» **Brief A**
In the ECPG FETCH readahead message, which value does Noah Misch say seems fine to recommend to users who enable the feature?
» **Brief B**
Summarize the ECPG FETCH readahead message in two sentences.
» **Brief C**
Write the next part of the ECPG FETCH readahead message, picking up after its final line.

Re: ECPG FETCH readahead

From: Boszormenyi Zoltan <zb(at)cybertec(dot)at>
To: Noah Misch <noah(at)leadboat(dot)com>
Cc: Michael Meskes <meskes(at)postgresql(dot)org>, PG Hackers <pgsql-hackers(at)postgresql(dot)org>, Robert Haas <robertmhaas(at)gmail(dot)com>, Heikki Linnakangas <heikki(dot)linnakangas(at)enterprisedb(dot)com>, Bruce Momjian <bruce(at)momjian(dot)us>
Subject: Re: ECPG FETCH readahead
Date: 2012-03-06 06:07:41
Message-ID: 4F55A9AD.6050600@cybertec.at
Views: Raw Message | Whole Thread | Download mbox | Resend email
Thread:
Lists: pgsql-hackers

2012-03-05 19:56 keltezéssel, Noah Misch írta:
>
> Having pondered the matter further, I now agree with Michael that the feature
> should stay disabled by default. See my response to him for rationale.
> Assuming that conclusion holds, we can recommended a higher value to users who
> enable the feature at all. Your former proposal of 256 seems fine.

OK.

>
>> BTW, the default disabled behaviour was to avoid "make check" breakage,
>> see below.
>>
>>> I would not offer
>>> an ecpg-time option to disable the feature per se. Instead, let the user set
>>> the default chunk size at ecpg time. A setting of 1 effectively disables the
>>> feature, though one could later re-enable it with ECPGFETCHSZ.
>> This means all code previously going through ECPGdo() would go through
>> ECPGopen()/ECPGfetch()/ECPGclose(). This is more intrusive and all
>> regression tests that were only testing certain features would also
>> test the readahead feature, too.

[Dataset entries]

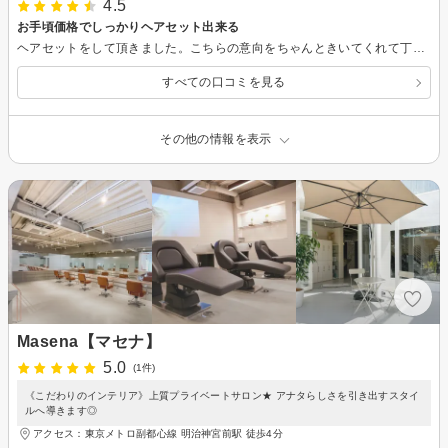
4.5
お手頃価格でしっかりヘアセット出来る
ヘアセットをして頂きました。こちらの意向をちゃんときいてくれて丁寧に仕上げて下さいました。お値段もリーズナブルで助かりました。
すべての口コミを見る
その他の情報を表示
Masena【マセナ】
5.0
(1件)
《こだわりのインテリア》上質プライベートサロン★ アナタらしさを引き出すスタイ
ルへ導きます◎
アクセス：東京メトロ副都心線 明治神宮前駅 徒歩4分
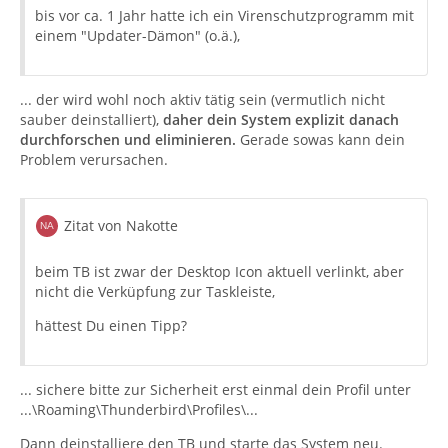
bis vor ca. 1 Jahr hatte ich ein Virenschutzprogramm mit
einem "Updater-Dämon" (o.ä.),
... der wird wohl noch aktiv tätig sein (vermutlich nicht
sauber deinstalliert),
daher dein System explizit danach
durchforschen und eliminieren.
Gerade sowas kann dein
Problem verursachen.
Zitat von Nakotte
beim TB ist zwar der Desktop Icon aktuell verlinkt, aber
nicht die Verküpfung zur Taskleiste,
hättest Du einen Tipp?
... sichere bitte zur Sicherheit erst einmal dein Profil unter
...\Roaming\Thunderbird\Profiles\...
Dann deinstalliere den TB und starte das System neu.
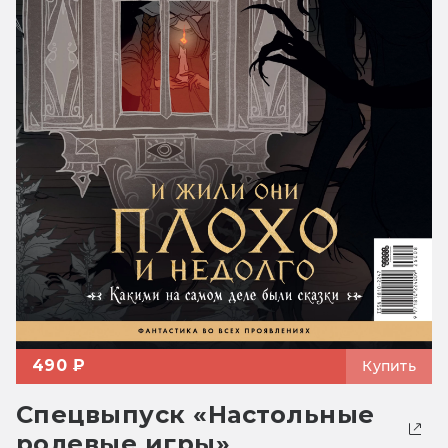
490 ₽
Купить
Спецвыпуск «Настольные
ролевые игры»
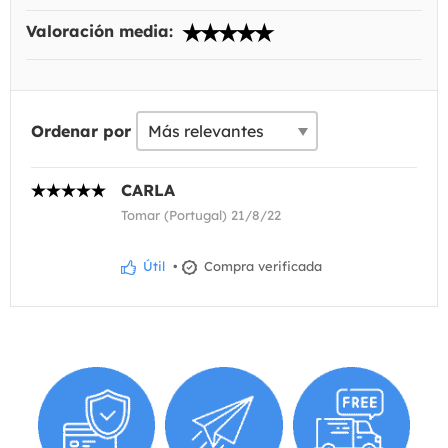
Valoración media:
Ordenar por
CARLA
Tomar (Portugal) 21/8/22
Útil
•
Compra verificada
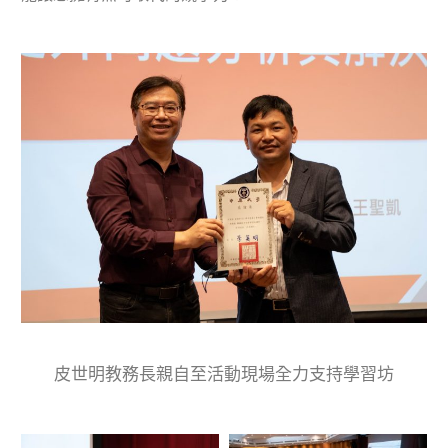
皮世明教務長親自至活動現場全力支持學習坊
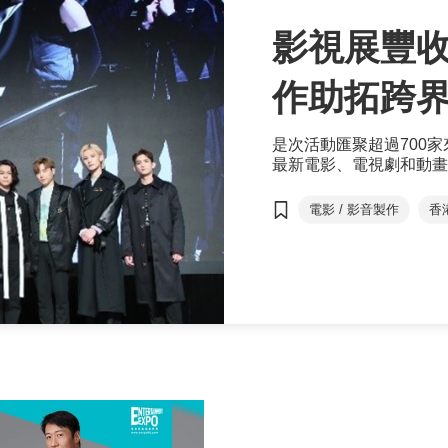
影視展豐收
作助拓跨
是次活動匯聚超過700家
最新電影、電視劇和動畫
台的優勢，促進業界交流
電影 / 影音製作
香
Entertainment Exp...
HKIFF
香港電影
ifva獨立短片及影像媒
香港亞洲電影投資會
數碼娛樂論壇
電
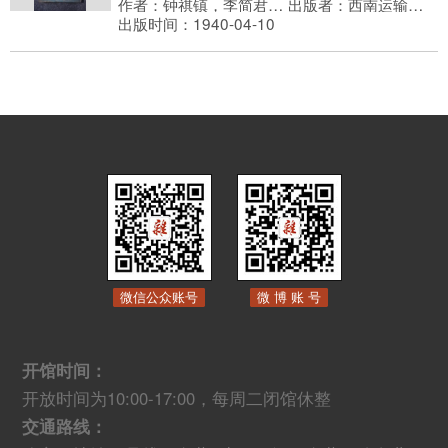
作者：钟祺镇，李简君，庐定干
出版者：西南运输公司仰光分处监察科
出版时间：1940-04-10
微信公众账号
微 博 账 号
开馆时间：
开放时间为10:00-17:00，每周二闭馆休整
交通路线：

» **Response A**
256

» **Response B**
Noah Misch now agrees with Michael that the readahead feature should stay disabled by default, and he suggests recommending a higher value, such as the earlier proposal of 256, to users who enable it, which Boszormenyi Zoltan accepts. The message also explains that the feature was disabled by default to avoid "make check" breakage, and that replacing the disable option with an ecpg-time chunk size would send all code previously going through ECPGdo() through ECPGopen()/ECPGfetch()/ECPGclose(), which is more intrusive and would make regression tests also exercise readahead.

» **Response C**
> It's a good sort of intrusiveness, reducing the likelihood of introducing bugs
> basically unrelated to readahead that happen to afflict only ECPGdo() or only
> the cursor.c interfaces. Let's indeed not have any preexisting test cases use
> readahead per se, but having them use the cursor.c interfaces anyway will
> build confidence in the new code. The churn in expected debug output isn't
> ideal, but I don't prefer the alternative of segmenting the implementation for
> the sake of the test cases.

I see.

>
>> Also, the test for WHERE CURRENT OF at ecpg time would have to be done
>> at runtime, possibly making previously working code fail if ECPGFETCHSZ is enabled.
> Good point.
>
>> How about still allowing "NO READAHEAD" cursors that compile into plain ECPGdo()?
>> This way, ECPGFETCHSZ don't interfere with WHERE CURRENT OF. But this would
>> mean code changes everywhere where WHERE CURRENT OF is used.
> ECPGFETCHSZ should only affect cursors that make no explicit mention of
> READAHEAD. I'm not sure whether that should mean actually routing READHEAD 1
> cursors through ECPGdo() or simply making sure that cursor.c achieves the same
> outcome; see later for a possible reason to still do the latter.
>
>> Or how about a new feature in the backend, so ECPG can do
>> UPDATE/DELETE ... WHERE OFFSET N OF cursor
>> and the offset of computed from the actual cursor position and the position known
>> by the application? This way an app can do readahead and do work on rows collected
>> by the cursor with WHERE CURRENT OF which gets converted to WHERE OFFSET OF
>> behind the scenes.
> That's a neat idea, but I would expect obstacles threatening our ability to
> use it automatically for readahead. You would have to make the cursor a
> SCROLL cursor. We'll often pass a negative offset, making the operation fail
> if the cursor query used FOR UPDATE. Volatile functions in the query will get
> more calls. That's assuming the operation will map internally to something
> like MOVE N; UPDATE ... WHERE CURRENT OF; MOVE -N. You might come up with
> innovations to mitigate those obstacles, but those innovations would probably
> also apply to MOVE/FETCH. In any event, this would constitute a substantive
> patch in its own right.

I was thinking along the lines of a Portal keeping the ItemPointerData
for each tuple in the last FETCH statement. The WHERE OFFSET N OF cursor
would treat the offset value relative to the tuple order returned by FETCH.
So, OFFSET 0 OF == CURRENT OF and other values of N are negative.
This way, it doesn't matter if the cursor is SCROLL, NO SCROLL or have
the default behaviour with "SCROLL in some cases". Then ECPGopen()
doesn't have to play games with the DECLARE statement. Only ECPGfetch()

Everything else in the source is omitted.